Representatives of the major telco and cable trade associations pledged to the Senate Commerce Committee Tuesday that they would not "block, degrade, or impair" Internet services or applications or limit access by their Internet customers to legal content on the Internet.
But they also argued that if the Congress mandates network neutrality--nondiscrimination in access to their networks by independent Internet service providers--it will sour Wall Street on investing in continued network build-outs and innovation in services.
On the eve of the tenth anniversary of the Telecommunication Act of 1996, the committee is considering how to update that act to reflect the advent of broadband and speed its rollout.
Everyone, senators and witnesses alike, seemed to agree that the ability to access Internet content should not be dictated by a consumer's choice of ISP, but whether Congress should mandate that through network neutrality was the $100 billion issue.
Bringing the issue to a head, in addition to the planned rewrite of the Act, were court and FCC decisions last summer and fall that cable and telcos do not have to open their networks to independent ISP's, though the commission also stated that network neutrality was an important tenet.
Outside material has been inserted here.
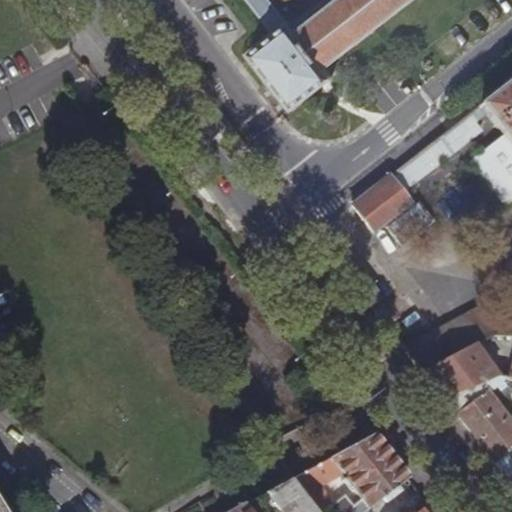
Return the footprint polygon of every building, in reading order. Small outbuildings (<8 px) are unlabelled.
[(247,0),(275,35),(289,25),(269,0),(247,0)] [(342,0),(322,16),(299,35),(290,24),(289,25),(275,35),(250,54),(293,111),(334,79),(327,69),(414,0),(342,0)] [(511,90),(509,87),(469,118),(474,125),(485,115),(503,139),(487,151),(511,183),(511,90)] [(469,118),(461,125),(472,139),(480,133),(474,125),(469,118)] [(461,125),(391,180),(403,195),(473,140),(472,139),(461,125)] [(504,203),(511,197),(511,183),(487,151),(472,162),(489,185),(493,182),(497,188),(494,189),(504,203)] [(403,195),(391,180),(343,216),(363,242),(373,234),(375,236),(412,207),(403,195)] [(478,193),(469,183),(426,219),(433,229),(478,193)] [(327,230),(315,239),(386,328),(398,314),(341,249),(343,248),(327,230)] [(511,311),(490,310),(405,353),(421,373),(476,345),(495,336),(511,336),(511,311)] [(476,345),(421,373),(444,404),(496,380),(476,345)] [(496,380),(444,404),(508,487),(511,484),(511,427),(489,397),(497,391),(504,399),(511,393),(511,385),(508,384),(496,380)] [(409,483),(375,439),(292,483),(314,511),(320,511),(330,511),(318,491),(343,477),(368,511),(370,511),(382,503),(396,493),(409,483)] [(292,483),(266,497),(277,511),(314,511),(292,483)] [(396,493),(382,503),(386,507),(400,497),(396,493)]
One of the witnesses for net neutrality was Google executive Vinton Cerf, one of the architects of the Internet, who argued that there is not currently sufficient competition for Internet service, saying 53% of Americans have no choice in broadband access. If there were competition, we wouldn't be here, he said.
Saying nothing less than the future of the Internet was at stake, Cerf said that without mandatory network neutrality: "We risk losing the Internet as a catalyst for consumer choice, economic growth, technological innovation, and global competitiveness."
NCTA President Kyle McSlarrow, who joined U.S. Telecom Association President Walter McCormick in pledging an open Internet, said that the marketplace has been working, that there is not problem that needs addressing through legislation, and that mandating network neutrality would stunt economic growth and put innovation in "neutral."
McSlarrow pointed out that the cable industry has invested $100 billion on its networks in the last 10 years. This model works, he said, why change it to pursue "hypothetical theories."
Pointing to another $100 billion--the market capitalization of Google--McSlarrow said that in the four years since another call for net neutrality legislation was buttressed with the argument that the Internet would be stifled without it, the 'net, and Google, have instead flourished. Obviously, they were wrong, he said.
The committee members appeared to have been upset by reports that Verizon wants companies like Google to pay for access to its networks, with Chairman Ted Stevens (R-Alaska) and Byron Dorgan (D-N.D.) pointing out that consumers, including themselves, were already paying via their monthly fees for access.